The movie begins poignantly, with death that descends out of nowhere, to a bucolic field in Iceland.

Thora Bjorg Helga (as Hera) leads a wonderful cast that includes Icelandic cinema's middle-aged dreamboat, Ingvar Eggert Sigurðsson, as a guilt-ridden dad, and Halldóra Geirharðsdóttir as his wife. I also enjoyed Hannes Óli Ágústsson as Knútur, a local guy who shows interest in Hera even though she's odd.

I'll see any movie that's shot in Iceland, and really enjoyed the scenery here. I just wish I knew where that snowscape was filmed -- could it have been Iceland's forbidding Highlands? If so, it's not realistic that our heroine ventured where few could survive...
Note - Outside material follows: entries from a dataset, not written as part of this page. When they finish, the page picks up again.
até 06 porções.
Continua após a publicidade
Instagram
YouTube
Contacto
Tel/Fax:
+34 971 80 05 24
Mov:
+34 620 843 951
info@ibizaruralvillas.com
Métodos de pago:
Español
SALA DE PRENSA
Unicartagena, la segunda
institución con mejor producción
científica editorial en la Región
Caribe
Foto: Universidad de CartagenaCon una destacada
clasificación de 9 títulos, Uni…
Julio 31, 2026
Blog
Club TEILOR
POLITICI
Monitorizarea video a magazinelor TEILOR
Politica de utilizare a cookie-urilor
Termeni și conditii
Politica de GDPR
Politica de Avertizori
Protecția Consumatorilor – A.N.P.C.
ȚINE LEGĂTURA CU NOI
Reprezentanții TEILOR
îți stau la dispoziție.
Normally with an Icelandic film I hungrily grasp for snippets of the language, which I've been trying to learn. I was at a loss here, as the only version I could find had French subtitles, and I was so busy deciphering them I missed most of the native tongue. But I got the gist. Thankfully, the dialogue in this film is no-frills, just like the terrain.
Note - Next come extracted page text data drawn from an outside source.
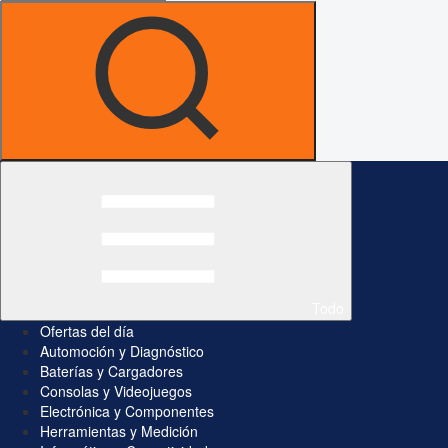
Todo
Ofertas del día
Automoción y Diagnóstico
Baterías y Cargadores
Consolas y Videojuegos
Electrónica y Componentes
Herramientas y Medición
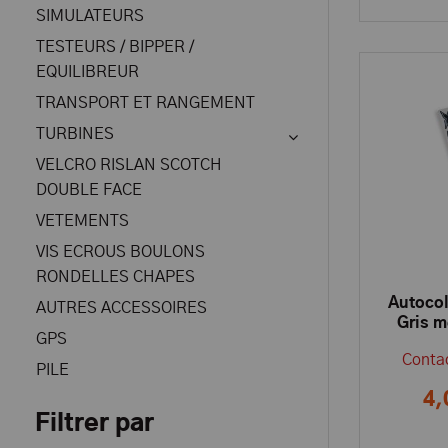
SIMULATEURS
TESTEURS / BIPPER /
EQUILIBREUR
TRANSPORT ET RANGEMENT
TURBINES
VELCRO RISLAN SCOTCH
DOUBLE FACE
VETEMENTS
VIS ECROUS BOULONS
RONDELLES CHAPES
Autocol
AUTRES ACCESSOIRES
Gris m
GPS
Contac
PILE
4,
Filtrer par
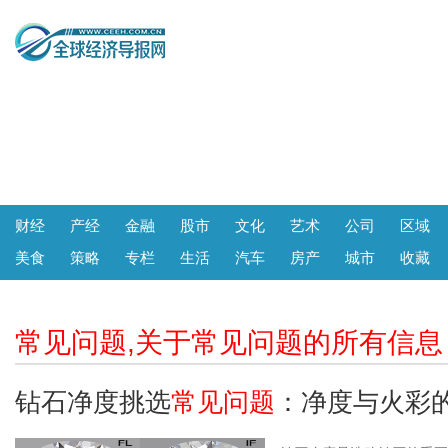
财经
产经
金融
股市
文化
艺术
公司
区域
美食
策略
专栏
生活
汽车
房产
城市
收藏
常见问题,关于常见问题的所有信息
钻石净度挑选
常见问题
：净度与火彩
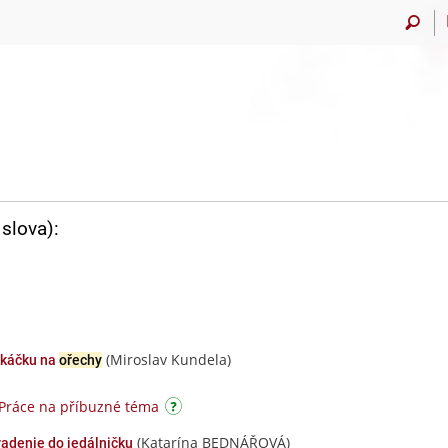
slova):
(Miroslav Kundela)
skáčku na
ořechy
Práce na příbuzné téma
(Katarína BEDNÁŘOVÁ)
adenie do jedálničku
As a 67-year-old mom and professional person, I wouldn't have given metal a chance if this film wasn't set in my favorite foreign land. But the movie does well in showing how such a loud and tortured form of -- can we call it "art?" -- can offer catharsis to someone in pain. The concert scene deftly displays how this musical form can draw anyone in. Now, that's a feat!

There are deeply evocative scenes in this film. That skillet full of steamy fish made me nostalgic for plates I've savored in Reykjavík and Ísafjöróur. And the final explosion of uninhibited dance -- I wanted to be there. Frábært!